Exactly reproduce the line containing "line: (296, 408)" and all later lines to the end of the entries, leaving the pictures out of your copy.

Data below:

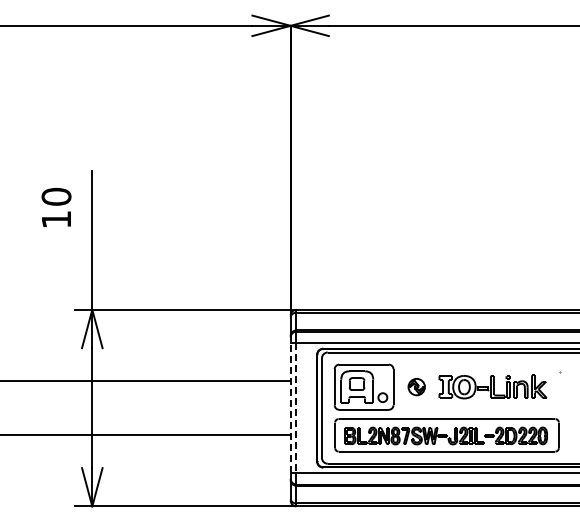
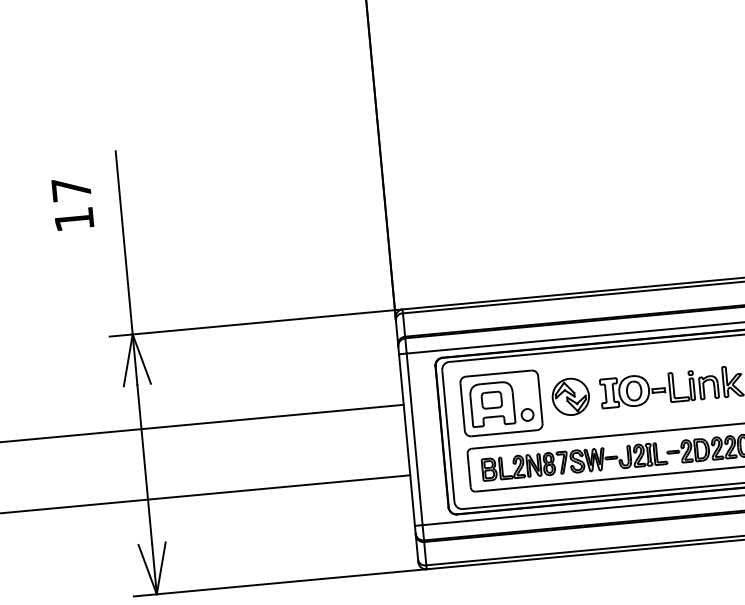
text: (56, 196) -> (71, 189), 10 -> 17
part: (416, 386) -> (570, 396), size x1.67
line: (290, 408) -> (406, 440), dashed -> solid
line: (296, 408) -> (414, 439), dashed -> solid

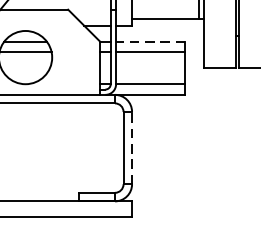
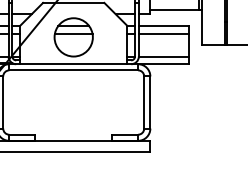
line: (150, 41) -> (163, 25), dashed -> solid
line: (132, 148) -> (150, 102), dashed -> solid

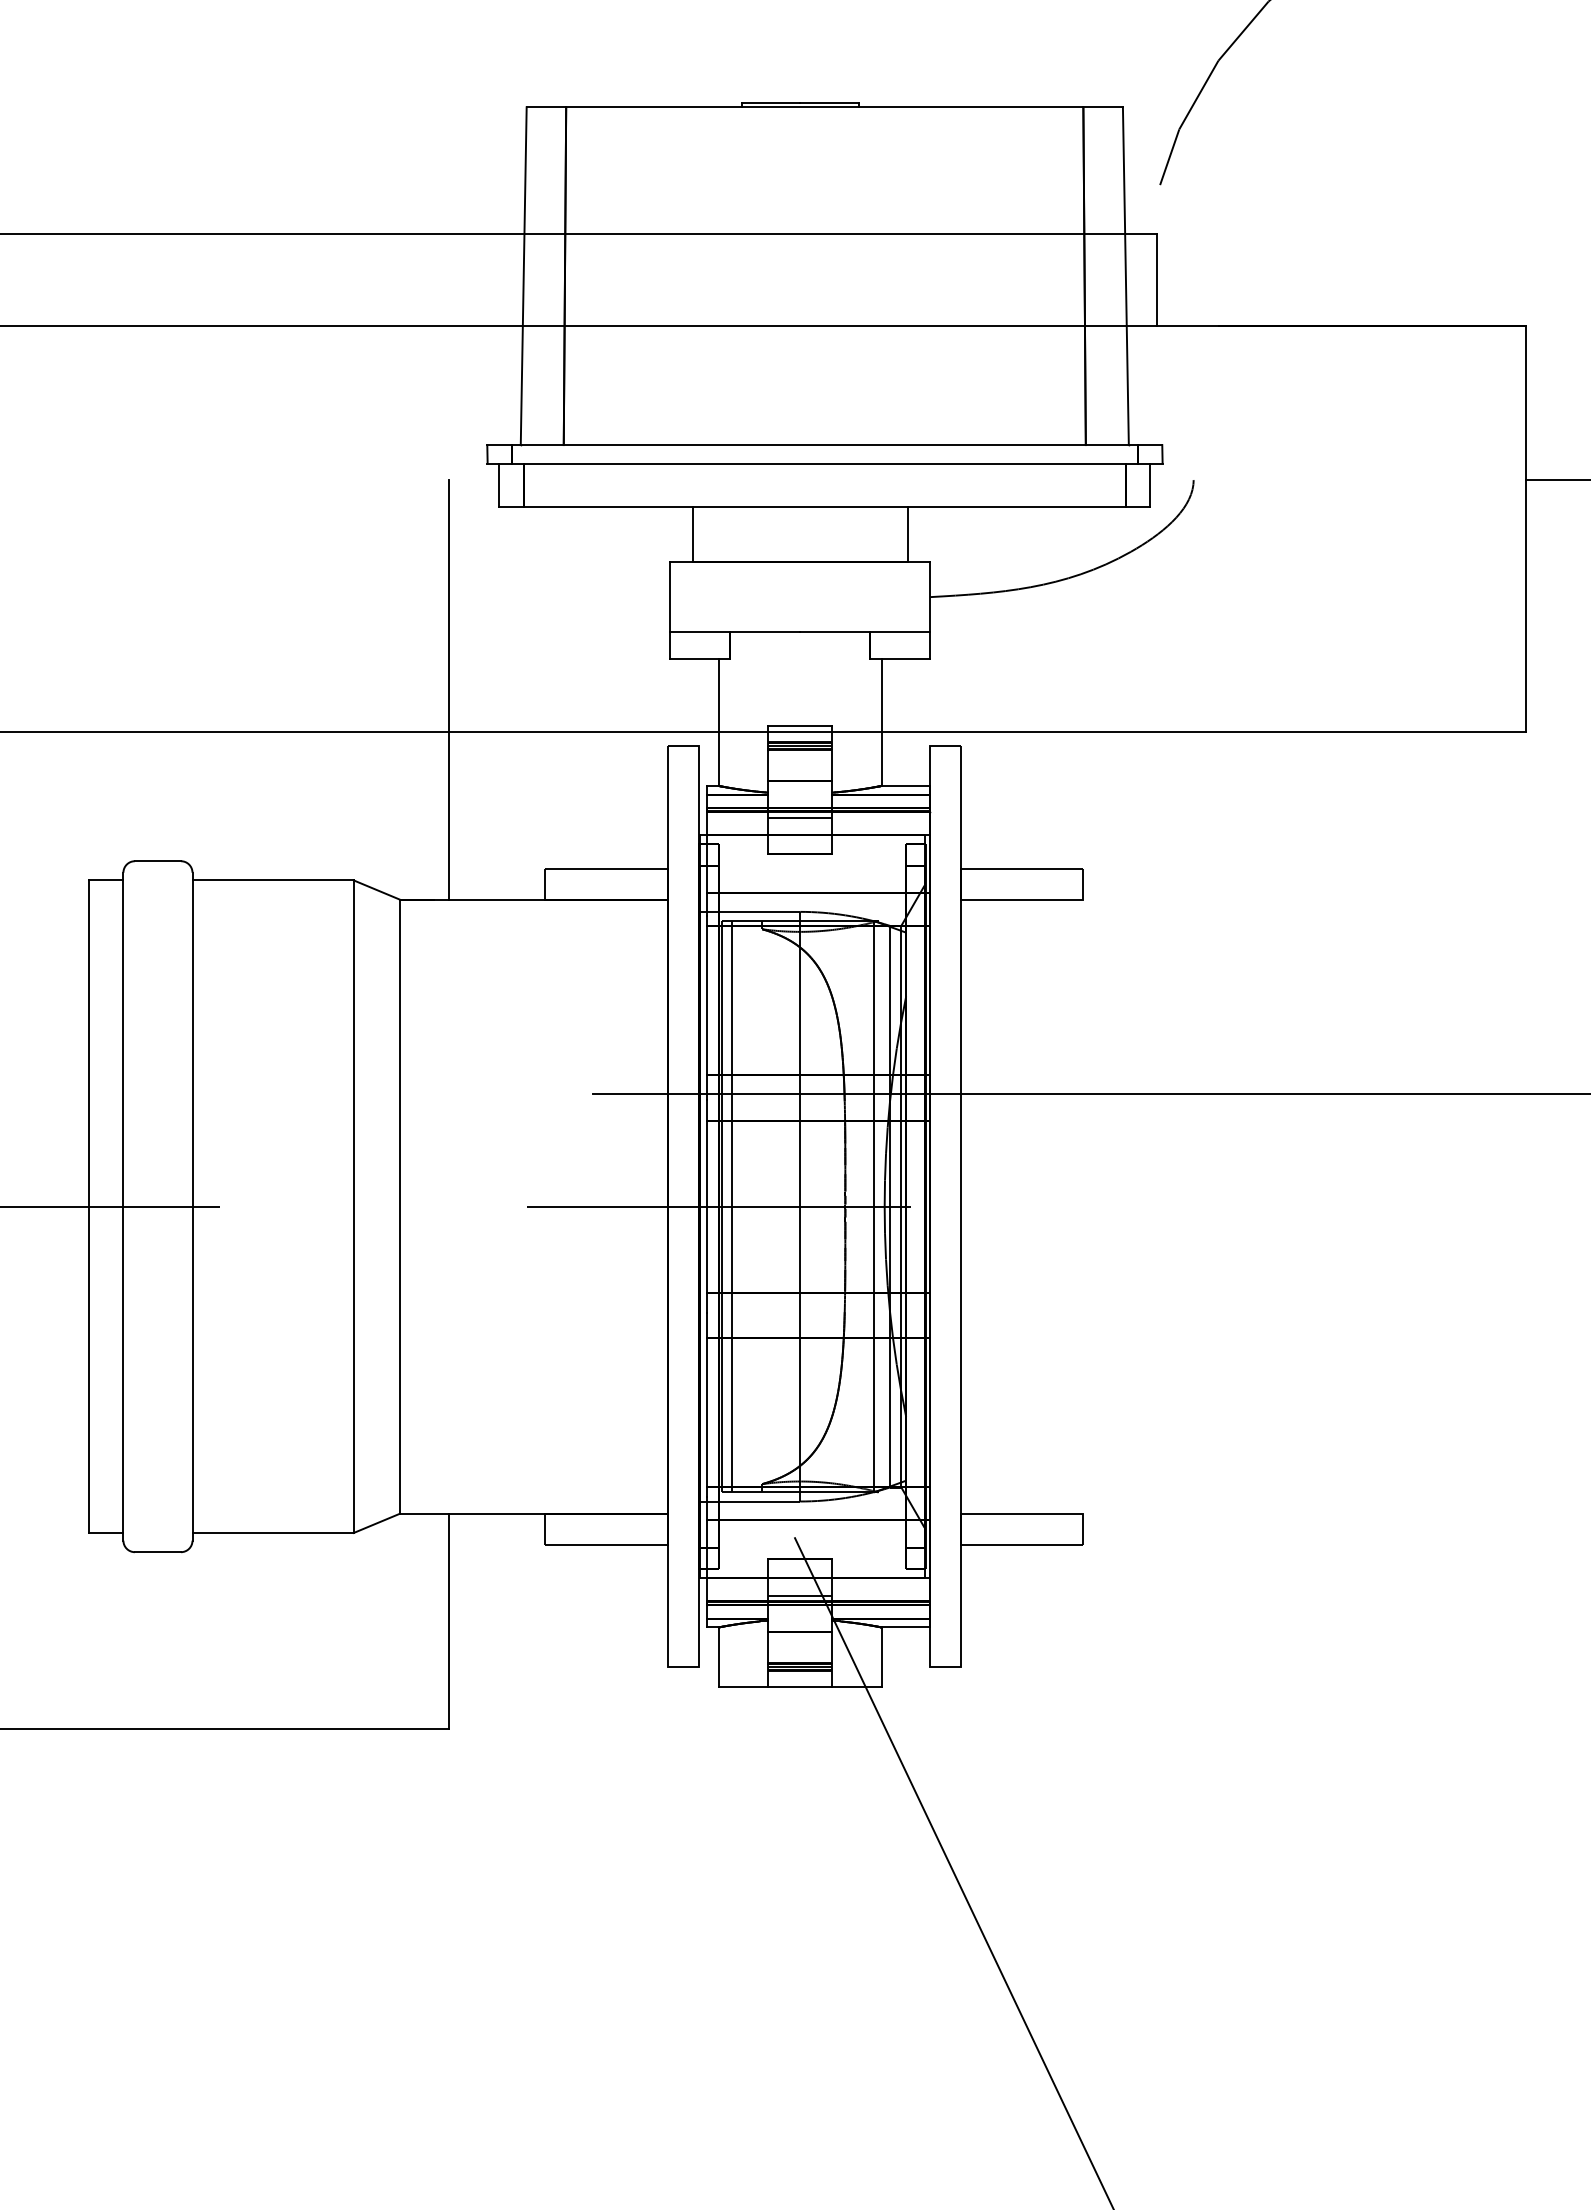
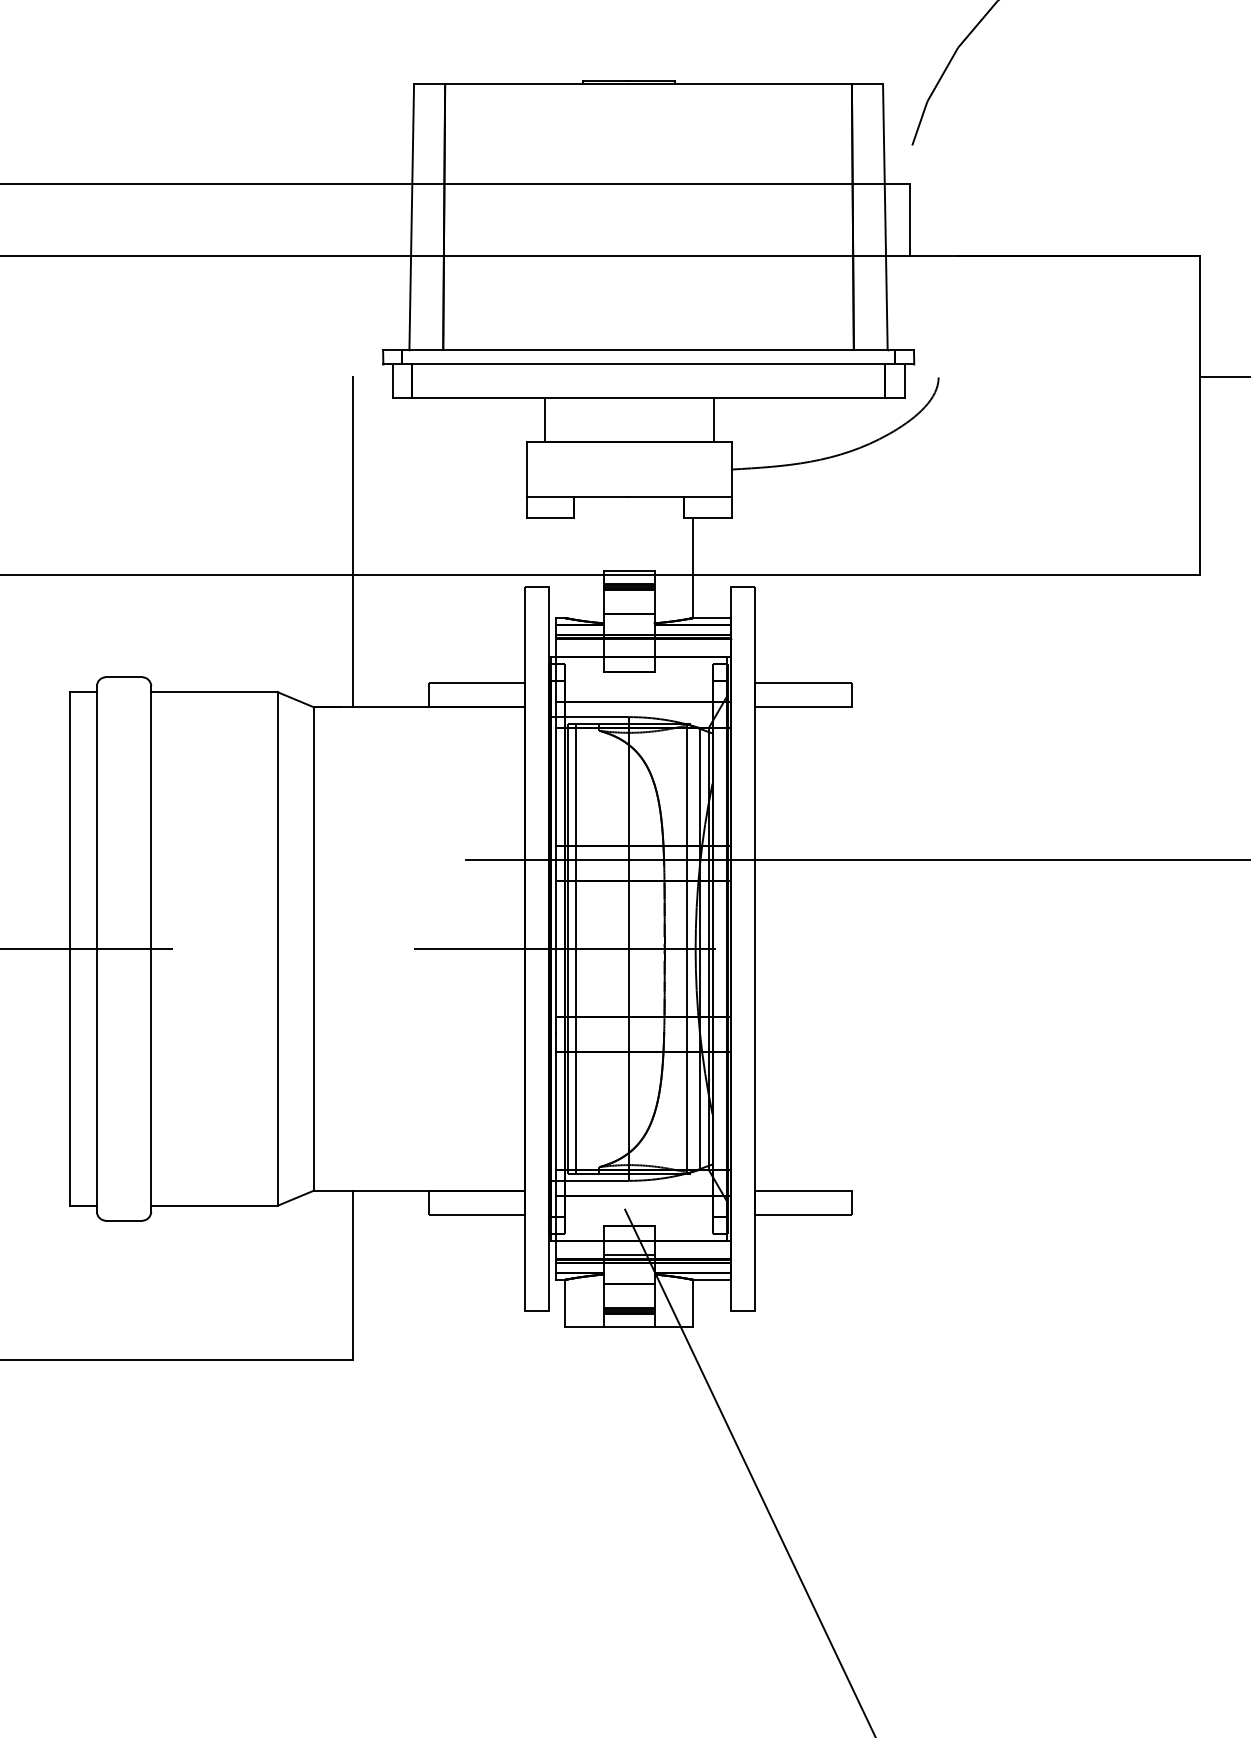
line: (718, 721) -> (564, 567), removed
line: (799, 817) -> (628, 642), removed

End of Data.

_Exercise output:_
line: (296, 408) -> (414, 439), dashed -> solid

line: (150, 41) -> (163, 25), dashed -> solid
line: (132, 148) -> (150, 102), dashed -> solid

line: (718, 721) -> (564, 567), removed
line: (799, 817) -> (628, 642), removed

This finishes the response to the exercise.